A village with grit, will and vision

A village with grit, will and vision
Highlights

While hundreds of villages in Telangana districts lack basic infrastructure and proper sanitation, and wait endlessly for some public representatives or government officials to take initiatives to bring in some development, some beg to differ.

Karimnagar: While hundreds of villages in Telangana districts lack basic infrastructure and proper sanitation, and wait endlessly for some public representatives or government officials to take initiatives to bring in some development, some beg to differ.

Realising the futility in hoping that someone would bring changes, some villages do it themselves. Himmathnagar, a small village in Veenavanka mandal in Karimnagar district is a classic example.

A few residents of Himmathnagar which has 230 families have joined hands to prove anything can be achieved by united efforts, without waiting for someone, including MLAs, or officials to contribute to its development. The village has become a model in the district itself. It stands first in rainwater harvesting pits, internal roads and Haritha Haram works, with a resolve that every house must have a tree.

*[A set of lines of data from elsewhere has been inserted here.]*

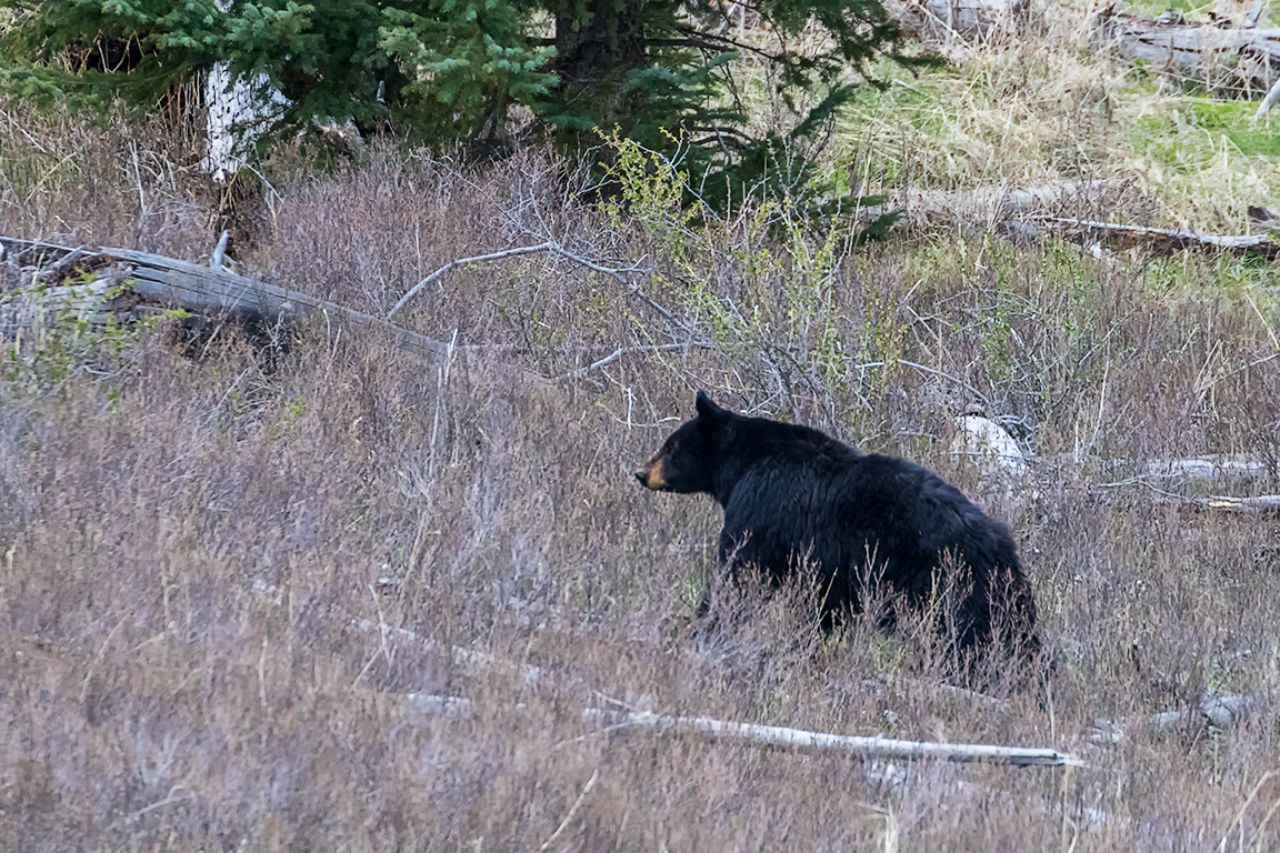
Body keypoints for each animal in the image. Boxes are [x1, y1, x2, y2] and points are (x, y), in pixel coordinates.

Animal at [635, 390, 1043, 678]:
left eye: (670, 446)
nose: (641, 473)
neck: (742, 466)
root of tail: (997, 543)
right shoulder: (828, 571)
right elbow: (822, 609)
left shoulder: (760, 512)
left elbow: (736, 574)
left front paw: (699, 624)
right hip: (995, 592)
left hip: (944, 582)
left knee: (966, 636)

The residents have not only fruitfully utilised various government schemes, but also are paying highest tax to the exchequer. They have no dues of property tax nor power and water bills. They also built latrines all by themselves.

Seeing their enthusiasm, people’s representatives, who joined hands in developing the village, have been quick in allotting funds for various works and securing them from Finance Minister Etala Rajender. Officials give personal attention to complete the tasks, thus ensuring that all government schemes and funds are received on time.

The villagers have been in the forefront in enforcing liquor ban. They resolved under the leadership of the sarpanch not to allow illicit liquor (‘gudumba’), gutka, gambling (playing cards) and other such evil practices. This has ensured that there no banned drinks are available in the village. If anyone violates the decision, a fine of Rs 5,000 is imposed for either consumption or sale of gutka, liquor or for playing cards.

Those who help catch such violators are given incentive of Rs 1,000 each. A fine of Rs 1,000 is imposed for open defecation and Rs 10,000 is collected as fine from those driving tractors with heavy wheels that damage roads. Recently, the residents got the village tank deepened under the Mission Kakatiya.

No wonder Himmathnagar has achieved 100 per cent in construction of latrines and rainwater harvesting pits. There is no instance of its wells going dry. Villagers have rainwater harvesting pits in their fields. Utilising the government subsidy, they built latrines in every house. They have street lights, benches to squat, pot-hole free roads and a graveyard spread over two acres with all facilities.

Every month the villagers meet to decide their requirements and take united decisions to implement them, with everyone contributing. Any problem faced by residents is solved through the appointed committees, without the involvement of the police. Every week they join hands to clean the village under the Swachh Bharat campaign. It has become a normal habit for each resident to dump garbage in the bin. Any newcomer to the village is first briefed about cleanliness, thus effectively preventing reckless dumping of garbage.

In another first, villagers resolved that their children would not go to private institutions, so as to ensure survival of the government school. They have been patronising the school for the last two years. As a result, its strength increased from 30 to 100. The sarpanch is making efforts to secure the services of two English teachers from Kerala to enable the students to learn English on par with private schools.

Residents Srikanth, Bhaskar Reddy and Lakshman told The Hans India that they had been able to make Himmathnagar the ideal one. They said villagers had not been working for securing awards. “If we develop the village, awards will come automatically. We want the future generations to prosper. If more funds from the SC/BC Corporation are secured, the youth will benefit. We are striving for these funds,” they said.